Task to complete: Under this line are the records; write out word for word the part that begins at the line containing "is no significant" and ends at the line containing "expression analysis of", and no more.
*** Opening of Exercise data ***
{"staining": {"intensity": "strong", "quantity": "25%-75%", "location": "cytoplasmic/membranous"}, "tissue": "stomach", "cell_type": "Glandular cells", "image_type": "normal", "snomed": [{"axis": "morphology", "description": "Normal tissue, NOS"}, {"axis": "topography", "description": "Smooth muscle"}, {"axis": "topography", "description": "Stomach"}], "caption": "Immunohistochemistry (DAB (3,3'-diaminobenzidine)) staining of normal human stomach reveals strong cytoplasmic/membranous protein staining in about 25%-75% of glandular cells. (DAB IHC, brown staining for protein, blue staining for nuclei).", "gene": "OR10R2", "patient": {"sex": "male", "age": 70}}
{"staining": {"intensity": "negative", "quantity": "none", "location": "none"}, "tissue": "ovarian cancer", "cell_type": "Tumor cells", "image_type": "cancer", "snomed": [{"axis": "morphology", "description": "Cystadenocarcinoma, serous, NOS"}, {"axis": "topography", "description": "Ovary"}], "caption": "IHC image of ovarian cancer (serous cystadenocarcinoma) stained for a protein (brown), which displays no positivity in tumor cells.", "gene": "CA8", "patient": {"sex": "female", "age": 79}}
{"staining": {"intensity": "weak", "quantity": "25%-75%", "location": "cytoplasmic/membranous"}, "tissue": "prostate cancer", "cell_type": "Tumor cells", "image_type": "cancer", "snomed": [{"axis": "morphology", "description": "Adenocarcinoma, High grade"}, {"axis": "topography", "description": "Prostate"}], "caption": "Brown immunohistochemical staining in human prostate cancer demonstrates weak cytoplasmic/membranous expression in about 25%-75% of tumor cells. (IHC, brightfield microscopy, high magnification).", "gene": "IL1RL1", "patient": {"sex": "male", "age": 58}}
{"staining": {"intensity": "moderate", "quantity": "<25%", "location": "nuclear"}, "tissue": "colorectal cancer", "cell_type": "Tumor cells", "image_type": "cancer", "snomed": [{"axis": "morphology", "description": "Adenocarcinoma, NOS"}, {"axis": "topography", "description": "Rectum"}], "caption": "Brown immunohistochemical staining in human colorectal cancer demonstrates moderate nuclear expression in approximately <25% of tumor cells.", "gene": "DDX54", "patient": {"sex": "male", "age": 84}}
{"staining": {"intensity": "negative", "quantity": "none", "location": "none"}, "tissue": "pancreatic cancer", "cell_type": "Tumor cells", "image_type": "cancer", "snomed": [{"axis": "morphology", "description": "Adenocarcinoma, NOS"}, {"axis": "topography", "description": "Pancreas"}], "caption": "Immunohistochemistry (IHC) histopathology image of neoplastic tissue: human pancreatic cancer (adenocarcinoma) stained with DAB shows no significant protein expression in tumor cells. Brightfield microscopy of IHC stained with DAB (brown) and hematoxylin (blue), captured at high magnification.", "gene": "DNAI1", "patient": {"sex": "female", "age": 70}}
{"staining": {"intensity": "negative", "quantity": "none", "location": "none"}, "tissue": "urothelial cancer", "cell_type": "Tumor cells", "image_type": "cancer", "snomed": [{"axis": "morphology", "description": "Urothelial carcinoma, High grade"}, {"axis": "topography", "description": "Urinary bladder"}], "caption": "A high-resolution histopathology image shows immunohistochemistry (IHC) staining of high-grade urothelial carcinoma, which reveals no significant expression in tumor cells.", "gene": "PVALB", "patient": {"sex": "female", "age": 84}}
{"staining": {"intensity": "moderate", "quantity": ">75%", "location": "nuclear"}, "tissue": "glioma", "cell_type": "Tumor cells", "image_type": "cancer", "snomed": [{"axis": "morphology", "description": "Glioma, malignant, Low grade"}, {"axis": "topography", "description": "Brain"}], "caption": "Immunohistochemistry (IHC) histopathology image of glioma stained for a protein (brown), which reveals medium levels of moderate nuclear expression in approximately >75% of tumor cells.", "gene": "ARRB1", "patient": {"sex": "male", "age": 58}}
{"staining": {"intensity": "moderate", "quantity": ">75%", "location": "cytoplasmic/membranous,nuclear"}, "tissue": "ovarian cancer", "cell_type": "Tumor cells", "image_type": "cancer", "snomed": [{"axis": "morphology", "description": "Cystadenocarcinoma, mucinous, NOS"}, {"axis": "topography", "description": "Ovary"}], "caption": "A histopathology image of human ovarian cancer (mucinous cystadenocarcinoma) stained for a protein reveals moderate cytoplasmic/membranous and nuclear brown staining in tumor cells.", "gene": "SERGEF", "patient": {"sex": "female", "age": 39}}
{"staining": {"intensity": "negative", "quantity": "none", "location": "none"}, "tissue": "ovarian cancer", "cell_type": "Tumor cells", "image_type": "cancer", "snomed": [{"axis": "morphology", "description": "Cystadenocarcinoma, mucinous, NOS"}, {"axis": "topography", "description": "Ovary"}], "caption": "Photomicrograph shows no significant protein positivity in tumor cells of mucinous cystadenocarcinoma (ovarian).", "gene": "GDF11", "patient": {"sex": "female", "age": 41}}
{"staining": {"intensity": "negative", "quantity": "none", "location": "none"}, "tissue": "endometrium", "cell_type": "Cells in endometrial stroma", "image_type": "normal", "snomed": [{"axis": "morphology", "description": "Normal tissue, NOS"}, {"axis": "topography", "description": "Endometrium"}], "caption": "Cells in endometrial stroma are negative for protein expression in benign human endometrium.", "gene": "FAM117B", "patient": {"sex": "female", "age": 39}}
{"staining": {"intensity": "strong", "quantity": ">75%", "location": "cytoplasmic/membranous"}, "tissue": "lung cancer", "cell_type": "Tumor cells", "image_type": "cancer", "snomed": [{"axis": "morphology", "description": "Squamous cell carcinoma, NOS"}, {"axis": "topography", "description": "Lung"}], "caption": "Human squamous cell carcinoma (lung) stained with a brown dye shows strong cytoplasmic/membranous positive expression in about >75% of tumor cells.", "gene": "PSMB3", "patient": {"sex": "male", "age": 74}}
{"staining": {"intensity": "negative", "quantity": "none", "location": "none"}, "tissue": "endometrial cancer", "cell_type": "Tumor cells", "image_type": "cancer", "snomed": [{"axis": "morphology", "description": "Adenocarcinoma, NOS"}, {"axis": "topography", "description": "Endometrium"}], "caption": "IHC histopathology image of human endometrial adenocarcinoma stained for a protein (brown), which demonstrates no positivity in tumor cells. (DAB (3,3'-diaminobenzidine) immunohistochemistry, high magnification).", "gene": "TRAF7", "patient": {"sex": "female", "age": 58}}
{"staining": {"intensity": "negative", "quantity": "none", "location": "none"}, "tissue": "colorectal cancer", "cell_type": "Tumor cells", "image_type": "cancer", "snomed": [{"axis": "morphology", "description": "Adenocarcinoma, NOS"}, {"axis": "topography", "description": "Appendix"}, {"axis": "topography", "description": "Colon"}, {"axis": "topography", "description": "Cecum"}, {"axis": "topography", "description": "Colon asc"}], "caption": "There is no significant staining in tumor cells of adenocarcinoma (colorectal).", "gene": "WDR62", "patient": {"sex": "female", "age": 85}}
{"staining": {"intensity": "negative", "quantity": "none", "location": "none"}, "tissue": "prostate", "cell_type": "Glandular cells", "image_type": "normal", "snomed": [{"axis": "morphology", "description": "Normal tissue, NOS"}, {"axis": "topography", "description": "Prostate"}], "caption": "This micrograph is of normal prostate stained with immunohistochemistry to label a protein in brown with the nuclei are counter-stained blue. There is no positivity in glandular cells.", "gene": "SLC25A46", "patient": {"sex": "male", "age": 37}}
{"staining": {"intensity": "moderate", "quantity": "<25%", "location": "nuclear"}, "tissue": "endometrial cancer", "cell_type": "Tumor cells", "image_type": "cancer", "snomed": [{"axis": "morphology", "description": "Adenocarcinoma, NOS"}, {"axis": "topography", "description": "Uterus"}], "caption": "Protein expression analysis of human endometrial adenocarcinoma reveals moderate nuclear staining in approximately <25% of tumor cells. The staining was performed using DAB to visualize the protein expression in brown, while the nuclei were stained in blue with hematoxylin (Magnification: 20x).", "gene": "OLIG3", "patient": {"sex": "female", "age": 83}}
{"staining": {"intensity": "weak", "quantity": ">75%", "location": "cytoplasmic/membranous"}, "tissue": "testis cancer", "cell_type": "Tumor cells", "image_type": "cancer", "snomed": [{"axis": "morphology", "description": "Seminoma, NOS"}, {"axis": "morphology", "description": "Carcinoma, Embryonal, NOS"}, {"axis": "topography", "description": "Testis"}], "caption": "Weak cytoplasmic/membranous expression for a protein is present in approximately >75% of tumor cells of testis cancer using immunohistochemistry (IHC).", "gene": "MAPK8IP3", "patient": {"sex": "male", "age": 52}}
*** Close of Exercise data ***
Written reply:
{"staining": {"intensity": "negative", "quantity": "none", "location": "none"}, "tissue": "colorectal cancer", "cell_type": "Tumor cells", "image_type": "cancer", "snomed": [{"axis": "morphology", "description": "Adenocarcinoma, NOS"}, {"axis": "topography", "description": "Appendix"}, {"axis": "topography", "description": "Colon"}, {"axis": "topography", "description": "Cecum"}, {"axis": "topography", "description": "Colon asc"}], "caption": "There is no significant staining in tumor cells of adenocarcinoma (colorectal).", "gene": "WDR62", "patient": {"sex": "female", "age": 85}}
{"staining": {"intensity": "negative", "quantity": "none", "location": "none"}, "tissue": "prostate", "cell_type": "Glandular cells", "image_type": "normal", "snomed": [{"axis": "morphology", "description": "Normal tissue, NOS"}, {"axis": "topography", "description": "Prostate"}], "caption": "This micrograph is of normal prostate stained with immunohistochemistry to label a protein in brown with the nuclei are counter-stained blue. There is no positivity in glandular cells.", "gene": "SLC25A46", "patient": {"sex": "male", "age": 37}}
{"staining": {"intensity": "moderate", "quantity": "<25%", "location": "nuclear"}, "tissue": "endometrial cancer", "cell_type": "Tumor cells", "image_type": "cancer", "snomed": [{"axis": "morphology", "description": "Adenocarcinoma, NOS"}, {"axis": "topography", "description": "Uterus"}], "caption": "Protein expression analysis of human endometrial adenocarcinoma reveals moderate nuclear staining in approximately <25% of tumor cells. The staining was performed using DAB to visualize the protein expression in brown, while the nuclei were stained in blue with hematoxylin (Magnification: 20x).", "gene": "OLIG3", "patient": {"sex": "female", "age": 83}}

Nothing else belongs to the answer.